The tracking approach has seen frequent use in hybrid solution algorithms, which seek to retain the advantages of forward dynamics and dynamic optimization while achieving the computational efficiency of static optimization. Two examples are computed muscle control (Thelen et al. 2003) and direct collocation (Kaplan and Heegaard 2001). Computed muscle control works by solving a static optimization problem at each time step within a single forward dynamics movement simulation. By using feedback on the kinematics and muscle activations at each time step of the numerical integration, computed muscle control can generate a forward dynamics simulation that optimally tracks a set of experimental data without solving a dynamic optimization problem that would require thousands of forward dynamics simulations. In contrast, direct collocation works by converting the differential equations of motion into a set of algebraic constraint equations and treating both the control variables (muscle stimulations) and state variables (positions and velocities) as unknowns in the optimization problem. Although they differ considerably in implementation, both techniques appear to be able to produce results that are similar to dynamic optimization tracking solutions, with a computational cost closer to that of static optimization.

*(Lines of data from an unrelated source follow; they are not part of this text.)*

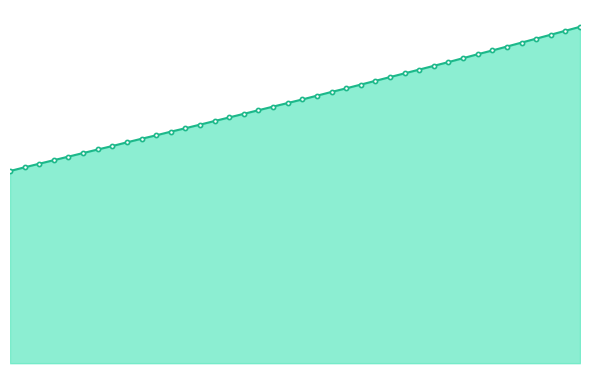

What is the value of the 15th point from the left?

35.6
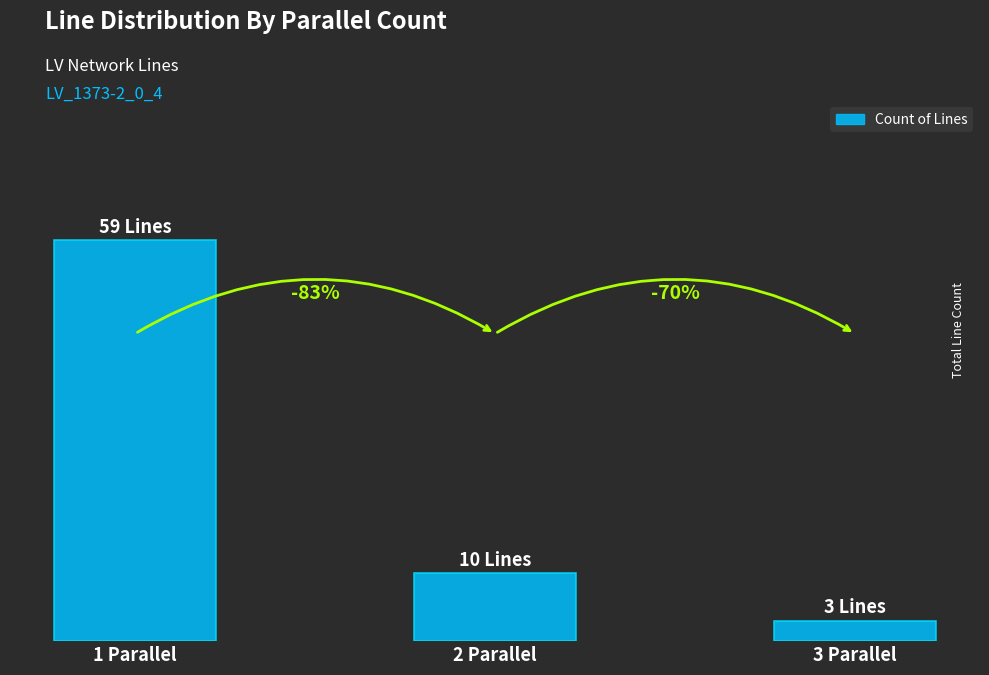

Rank the categories by value from highest to lowest.

1 Parallel, 2 Parallel, 3 Parallel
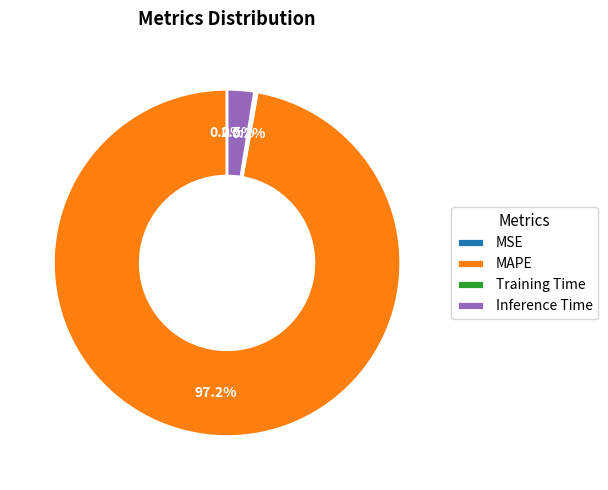

Combined, what portion of the pie is Inference Time and MAPE?

99.8%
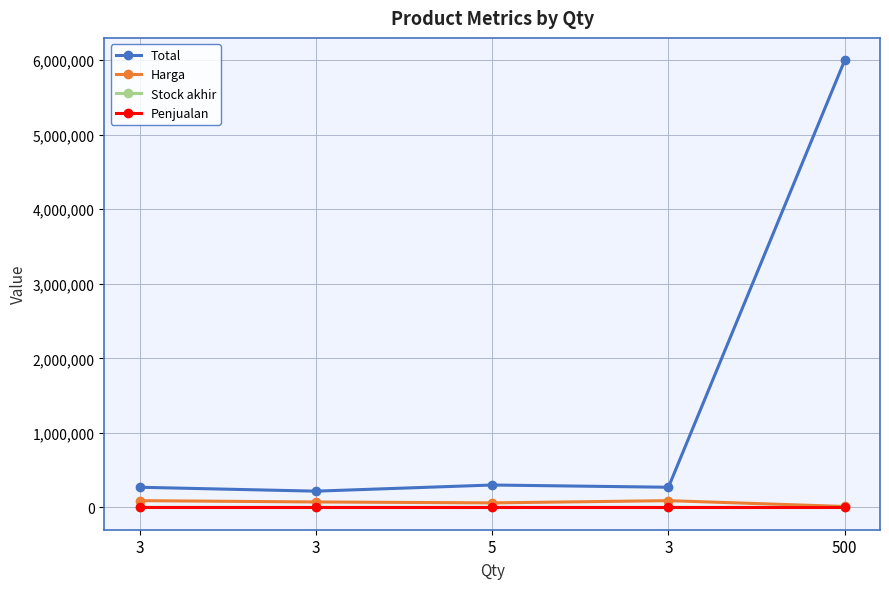

What is the value of the Harga point at the 2nd from the left?

90000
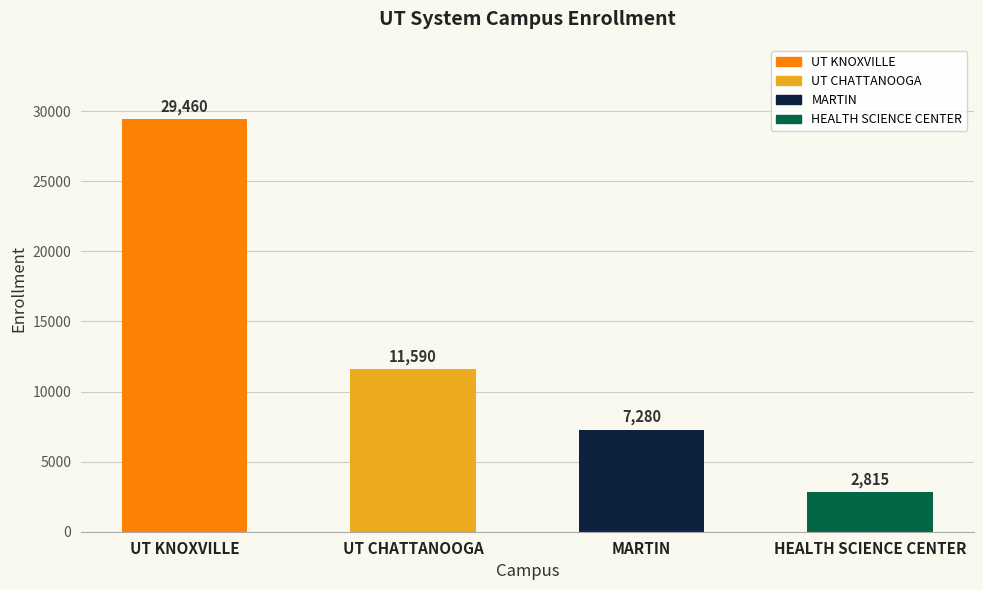

What position from the left is MARTIN?

3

Although static and dynamic optimization have both become popular means for controlling musculoskeletal models, several issues concerning their use must be addressed. Do humans actually produce movements based on one given performance criterion, or does the performance objective change during the movement? If the optimized model results differ from those of a human performer, is it because the model is too simple or not constrained properly, or is the human not performing optimally? Finally, EMG data have illustrated various degrees of simultaneous antagonistic cocontraction during some movement sequences. Optimization models tend not to yield solutions predicting muscle antagonism around a joint, although some antagonism is predicted when models contain muscles that contribute to more than one joint moment. However, optimization models that seek to minimize or maximize specific cost functions will not predict antagonistic cocontraction associated with joint stability or stiffness. In the case of walking, for example, there is no single cost function that could simultaneously predict the relatively minimal muscle coactivation in healthy subjects and the substantial antagonism exhibited by patients with cerebral palsy. Despite these drawbacks, optimization models have increased the understanding of human biomechanics and will continue to do so in the future.